I’m talking about the real struggles that come with being small, the stigmas around being short.
I am five feet tall. Even. Sixty centimeters, that’s it. And I love it…most days. I am a strong, confident woman who just happens to be the height of your average middle-schooler. However, I can’t help but feel inadequate when strangers look me up and down then ask how tall I am. I can’t stop the feeling of embarrassment when those looks of “why is a twelve-year-old ordering a drink at my bar” come across the faces of others. And I may be small, but I’m not doll-sized, so why do people think it’s okay to physically pick up a grown woman?

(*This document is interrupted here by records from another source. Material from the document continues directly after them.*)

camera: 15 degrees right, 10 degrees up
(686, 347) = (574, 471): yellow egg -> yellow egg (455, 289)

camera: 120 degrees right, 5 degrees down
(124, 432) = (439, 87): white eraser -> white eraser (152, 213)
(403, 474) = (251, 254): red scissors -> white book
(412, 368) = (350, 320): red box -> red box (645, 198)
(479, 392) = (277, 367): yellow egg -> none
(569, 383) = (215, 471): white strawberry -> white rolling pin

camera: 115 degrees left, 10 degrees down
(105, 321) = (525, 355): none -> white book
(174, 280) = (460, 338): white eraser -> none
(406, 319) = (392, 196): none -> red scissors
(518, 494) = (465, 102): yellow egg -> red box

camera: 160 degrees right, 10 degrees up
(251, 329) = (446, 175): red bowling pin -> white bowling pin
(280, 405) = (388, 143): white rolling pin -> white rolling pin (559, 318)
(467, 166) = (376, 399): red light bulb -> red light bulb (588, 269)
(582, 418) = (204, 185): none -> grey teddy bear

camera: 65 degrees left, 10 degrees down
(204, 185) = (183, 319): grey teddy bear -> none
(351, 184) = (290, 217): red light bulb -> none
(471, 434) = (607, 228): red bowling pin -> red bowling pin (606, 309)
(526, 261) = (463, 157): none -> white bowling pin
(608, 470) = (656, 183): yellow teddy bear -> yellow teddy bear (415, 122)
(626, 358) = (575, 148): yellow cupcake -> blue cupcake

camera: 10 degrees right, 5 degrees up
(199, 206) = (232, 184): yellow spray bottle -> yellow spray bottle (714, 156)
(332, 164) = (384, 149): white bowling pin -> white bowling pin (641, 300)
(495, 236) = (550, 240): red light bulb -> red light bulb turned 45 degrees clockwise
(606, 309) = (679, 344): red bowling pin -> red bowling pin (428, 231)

Those everyday things I can deal with. What I can’t deal with is being looked down on or spoken to like I am half a person. I am not taken seriously in my daily life because of my height. Most men treat me like I am helpless, and some women consider me a child. There normally isn’t a person I come across that doesn’t bring up my size, but that is not the thing that makes me who I am.
I am short. I am little. But I am proud to be so. I surround myself with people who lift me up and make me feel taller than the rafters. My Nana always assures me, “God made you in the perfect concentrated amount.” What I lack in height, I make up for in heart. I have the biggest personality that is accompanied by a sharp mind, a quick sense of humor, an unending loyalty, and an unquenchable courage. I desire to do some big things that my height couldn’t possibly hinder.
So yeah. When you’re a short girl, life can be a little harder. You have to stand your ground or you’ll get walked all over. You may take up less space physically, but take up all the space you need to make your voice heard and don’t be afraid to stand up and stand out in order for your life to happen.